Dans les journaux de France Inter et France Culture, Thibault Lefèvre redouble les reportages en Israël, en interrogeant manifestants et familles d’otages (...)
Dans la presse, seul le journal L’Humanité ose employer le terme « massacre ». Le 18 mars, à 13h42, le quotidien fondé par Jean Jaurès titre : Gaza : Benyamin Netanyahou et Donald Trump relancent le massacre, quitte à « enflammer la région ». Le lendemain, la Une du journal présente une photo pleine page d’un homme affolé, en sang, portant dans les bras un enfant encore en pyjama, avec ce titre : « Gaza, le supplice sans fin ».
Le choix n’est pas le même dans Le Figaro, qui tourne en boucle en ressassant toujours le même thème de la confrontation avec l’Algérie, ou dans La Croix, qui juge le « deal » entre Trump et Poutine plus photogénique.
Le Monde et Libération font le même choix, celui de titrer en Une sur la fin de la trêve. Ce sera « Gaza, la trêve anéantie » pour Libération et, plus sobre, « Netanyahou rompt la trêve avec le Hamas » pour Lehttps://fr.kiosko.net/fr/2025-03-19...Monde. (...)
Le choix des mots, le choix du camp
Le traitement médiatique de ce massacre commis par l’armée israélienne illustre dramatiquement le « deux poids deux mesures » des médias français, ainsi que les conséquences de l’absence de correspondants à Gaza, ce dont semblent très bien s’accommoder les médias français.
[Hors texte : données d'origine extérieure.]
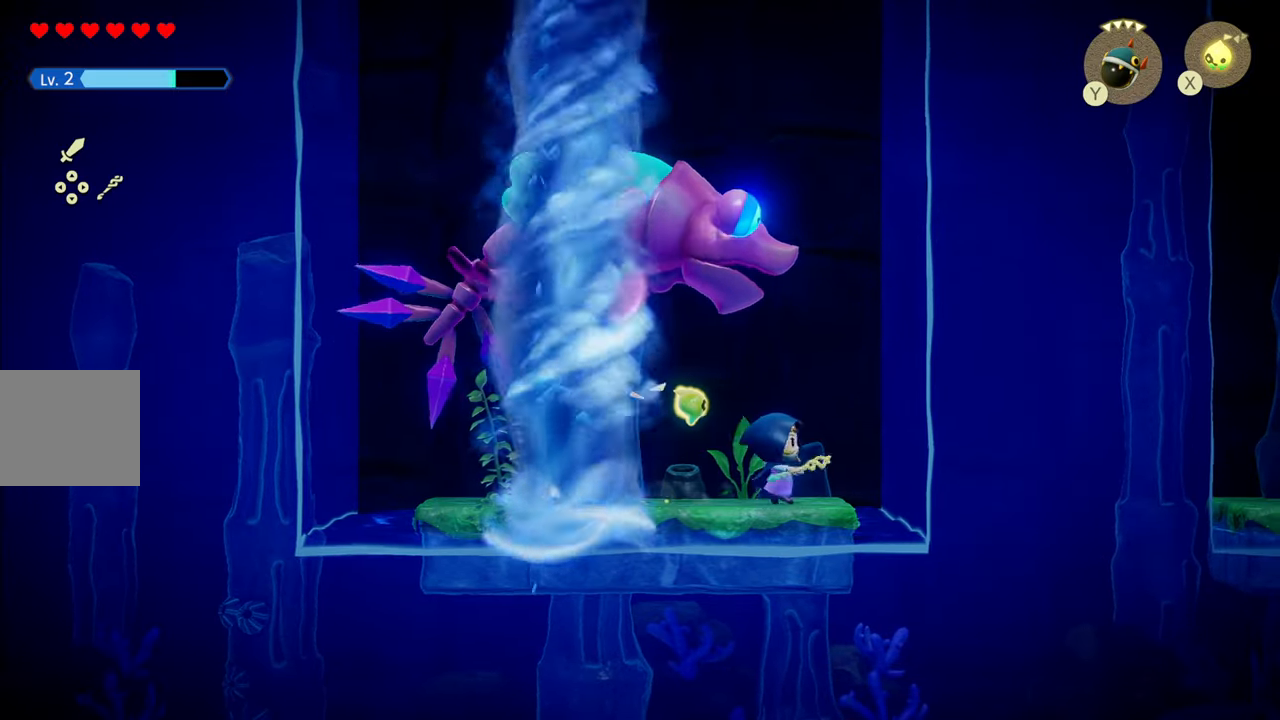
{"buttons": [], "left_stick": "down-left", "right_stick": "center", "events": [[67, "left_stick", "down-right"], [450, "left_stick", "down-left"], [483, "R1", "up"]]}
Alors que les bombes s’accumulent sur l’enclave et que les familles palestiniennes pleurent leurs morts, le seul angle possible pour les correspondants en Israël est d’interviewer manifestants israéliens, familles d’otages et représentants de l’État. Et de relayer communiqués et annonces de l’armée et du gouvernement d’extrême-droite au pouvoir dans la supposée seule démocratie du Moyen-Orient. Quitte à justifier et apporter sa caution aux massacres.
Depuis le 18 mars, Le Monde et la plupart des médias français n’ont jamais utilisé le terme de massacre pour la situation à Gaza. Ils ont pourtant su le faire pour Boutcha, en Ukraine, où le décompte des morts est pourtant « incertain » (...)
Depuis le 18 mars, l’armée israélienne tire sur les ambulances, les écoles, les hôpitaux de fortune, affame et surtout assoiffe la population de Gaza. Elle a continué de massacrer plus de 1 200 Gazaouis. Depuis le 7 octobre 2023, plus de 50 000 Palestiniens, dont plus de la moitié de femmes et d’enfants, sont officiellement morts à Gaza sous les balles, les bombes et les tirs de drones des militaires israéliens ; des milliers de corps sont en putréfaction sous les décombres, et plus de 100 000 Gazaouis sont blessés et estropiés.
Et cela va continuer, sans que les médias français ne veuillent y mettre les mots.
Leur indécence et leur complicité sont notre honte.